--- Exercise material ---

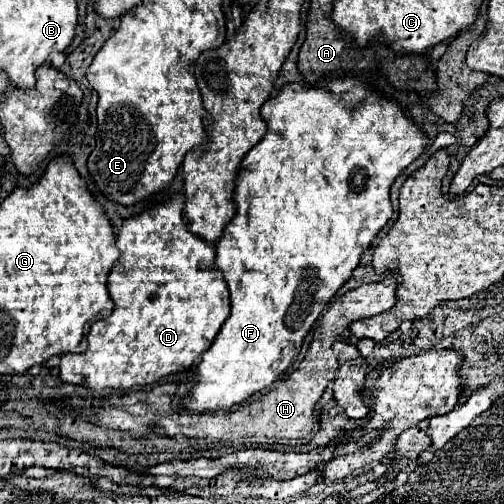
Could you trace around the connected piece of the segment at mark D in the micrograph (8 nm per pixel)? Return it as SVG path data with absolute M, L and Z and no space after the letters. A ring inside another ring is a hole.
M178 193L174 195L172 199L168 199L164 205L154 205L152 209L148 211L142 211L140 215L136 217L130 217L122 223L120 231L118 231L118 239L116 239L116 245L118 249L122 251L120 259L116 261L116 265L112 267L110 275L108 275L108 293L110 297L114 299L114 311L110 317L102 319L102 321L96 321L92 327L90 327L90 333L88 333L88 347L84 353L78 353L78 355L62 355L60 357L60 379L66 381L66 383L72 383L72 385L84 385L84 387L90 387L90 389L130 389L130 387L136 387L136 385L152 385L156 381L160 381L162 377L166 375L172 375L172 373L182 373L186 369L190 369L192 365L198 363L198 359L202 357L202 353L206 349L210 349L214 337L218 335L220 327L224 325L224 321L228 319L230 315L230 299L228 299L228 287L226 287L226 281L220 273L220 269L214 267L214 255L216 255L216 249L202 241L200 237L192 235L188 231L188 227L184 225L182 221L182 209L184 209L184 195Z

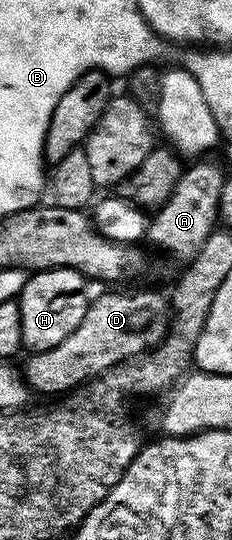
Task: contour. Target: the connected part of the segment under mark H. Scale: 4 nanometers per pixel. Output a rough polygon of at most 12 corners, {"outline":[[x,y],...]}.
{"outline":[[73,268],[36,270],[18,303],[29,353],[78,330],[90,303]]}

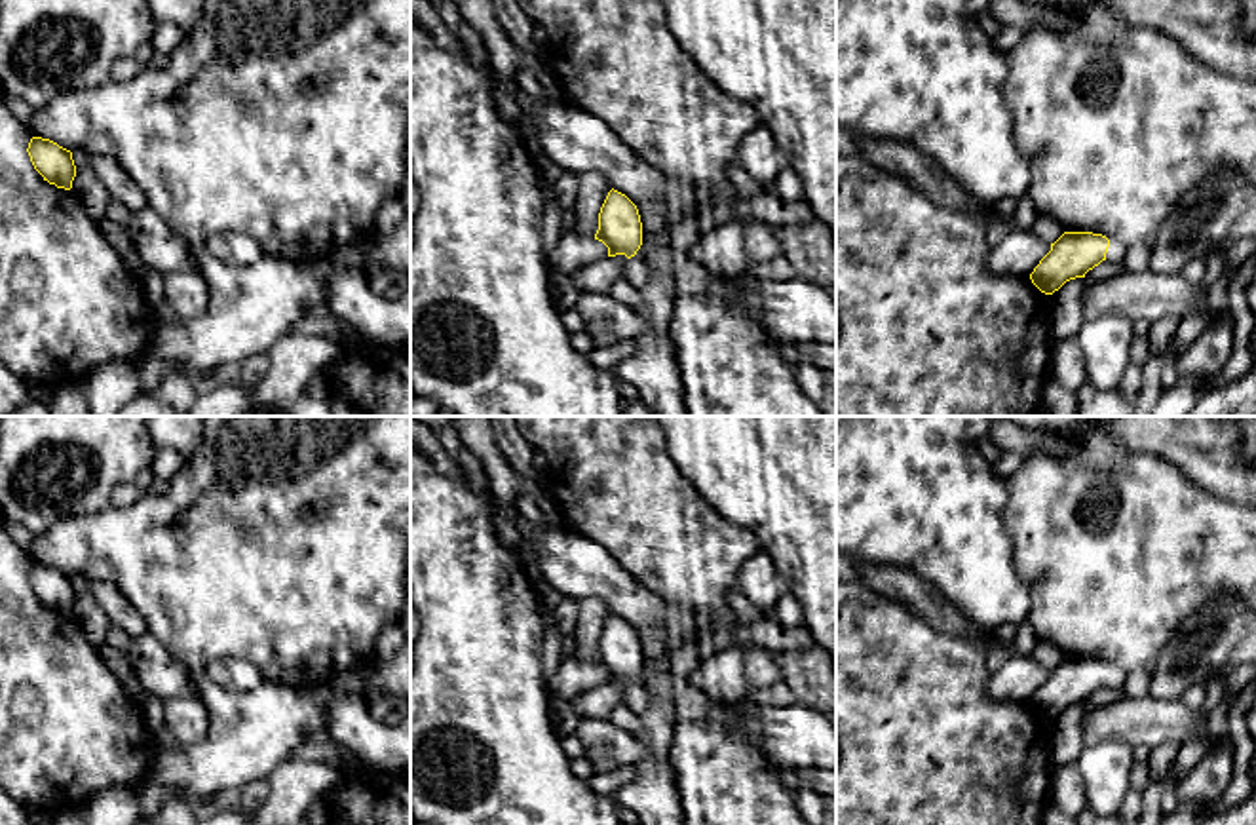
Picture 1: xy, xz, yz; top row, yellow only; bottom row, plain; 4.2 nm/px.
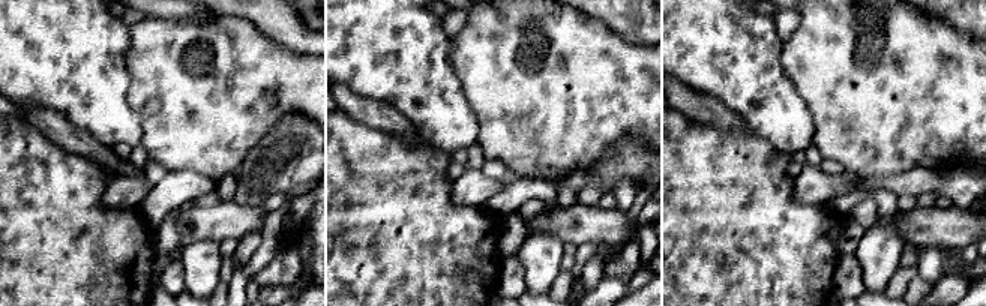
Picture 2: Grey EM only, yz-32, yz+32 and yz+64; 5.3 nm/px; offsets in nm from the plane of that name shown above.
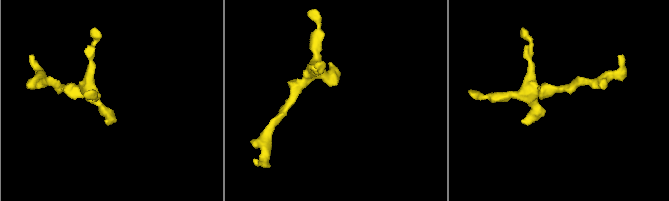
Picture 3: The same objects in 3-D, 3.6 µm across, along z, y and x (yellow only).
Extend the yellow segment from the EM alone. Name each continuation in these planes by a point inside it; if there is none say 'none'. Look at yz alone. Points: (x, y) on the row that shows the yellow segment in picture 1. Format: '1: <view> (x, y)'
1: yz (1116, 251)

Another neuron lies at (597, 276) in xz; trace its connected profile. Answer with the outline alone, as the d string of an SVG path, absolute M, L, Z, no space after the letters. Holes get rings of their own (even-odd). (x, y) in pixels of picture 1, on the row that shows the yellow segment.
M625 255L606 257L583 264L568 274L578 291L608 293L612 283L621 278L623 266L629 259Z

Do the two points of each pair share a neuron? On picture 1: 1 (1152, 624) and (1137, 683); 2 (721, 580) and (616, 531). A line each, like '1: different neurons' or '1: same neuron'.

---

What needs to be done - Reply with one number, the count of lines in the data that contain "only".

Written response - 3